What the task requires: Each record that follows is to be reproduced verbatim.

Supplied records:
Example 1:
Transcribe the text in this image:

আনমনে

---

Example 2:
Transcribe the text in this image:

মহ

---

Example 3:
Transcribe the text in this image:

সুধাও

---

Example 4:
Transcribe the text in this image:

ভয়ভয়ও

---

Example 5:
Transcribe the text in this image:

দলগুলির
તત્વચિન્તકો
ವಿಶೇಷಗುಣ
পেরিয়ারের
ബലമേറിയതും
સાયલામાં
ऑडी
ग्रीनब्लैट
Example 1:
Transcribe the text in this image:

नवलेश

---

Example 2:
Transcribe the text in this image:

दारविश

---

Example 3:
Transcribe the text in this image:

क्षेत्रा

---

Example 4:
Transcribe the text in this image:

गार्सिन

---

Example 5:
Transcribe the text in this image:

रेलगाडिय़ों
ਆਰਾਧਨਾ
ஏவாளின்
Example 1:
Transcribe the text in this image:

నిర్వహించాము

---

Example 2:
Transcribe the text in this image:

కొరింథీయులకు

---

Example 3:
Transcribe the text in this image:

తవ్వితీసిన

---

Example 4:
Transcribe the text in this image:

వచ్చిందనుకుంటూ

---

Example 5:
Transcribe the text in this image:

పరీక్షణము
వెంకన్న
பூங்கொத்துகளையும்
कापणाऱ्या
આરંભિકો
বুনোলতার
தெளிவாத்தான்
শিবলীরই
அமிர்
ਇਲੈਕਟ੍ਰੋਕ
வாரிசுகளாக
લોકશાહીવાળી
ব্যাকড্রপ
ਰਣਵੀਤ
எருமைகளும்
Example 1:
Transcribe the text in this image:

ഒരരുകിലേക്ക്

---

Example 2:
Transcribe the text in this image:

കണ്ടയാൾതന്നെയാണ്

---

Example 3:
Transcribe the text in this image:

Your response:
Example 1:
Transcribe the text in this image:

আনমনে

---

Example 2:
Transcribe the text in this image:

মহ

---

Example 3:
Transcribe the text in this image:

সুধাও

---

Example 4:
Transcribe the text in this image:

ভয়ভয়ও

---

Example 5:
Transcribe the text in this image:

দলগুলির
તત્વચિન્તકો
ವಿಶೇಷಗುಣ
পেরিয়ারের
ബലമേറിയതും
સાયલામાં
ऑडी
ग्रीनब्लैट
Example 1:
Transcribe the text in this image:

नवलेश

---

Example 2:
Transcribe the text in this image:

दारविश

---

Example 3:
Transcribe the text in this image:

क्षेत्रा

---

Example 4:
Transcribe the text in this image:

गार्सिन

---

Example 5:
Transcribe the text in this image:

रेलगाडिय़ों
ਆਰਾਧਨਾ
ஏவாளின்
Example 1:
Transcribe the text in this image:

నిర్వహించాము

---

Example 2:
Transcribe the text in this image:

కొరింథీయులకు

---

Example 3:
Transcribe the text in this image:

తవ్వితీసిన

---

Example 4:
Transcribe the text in this image:

వచ్చిందనుకుంటూ

---

Example 5:
Transcribe the text in this image:

పరీక్షణము
వెంకన్న
பூங்கொத்துகளையும்
कापणाऱ्या
આરંભિકો
বুনোলতার
தெளிவாத்தான்
শিবলীরই
அமிர்
ਇਲੈਕਟ੍ਰੋਕ
வாரிசுகளாக
લોકશાહીવાળી
ব্যাকড্রপ
ਰਣਵੀਤ
எருமைகளும்
Example 1:
Transcribe the text in this image:

ഒരരുകിലേക്ക്

---

Example 2:
Transcribe the text in this image:

കണ്ടയാൾതന്നെയാണ്

---

Example 3:
Transcribe the text in this image:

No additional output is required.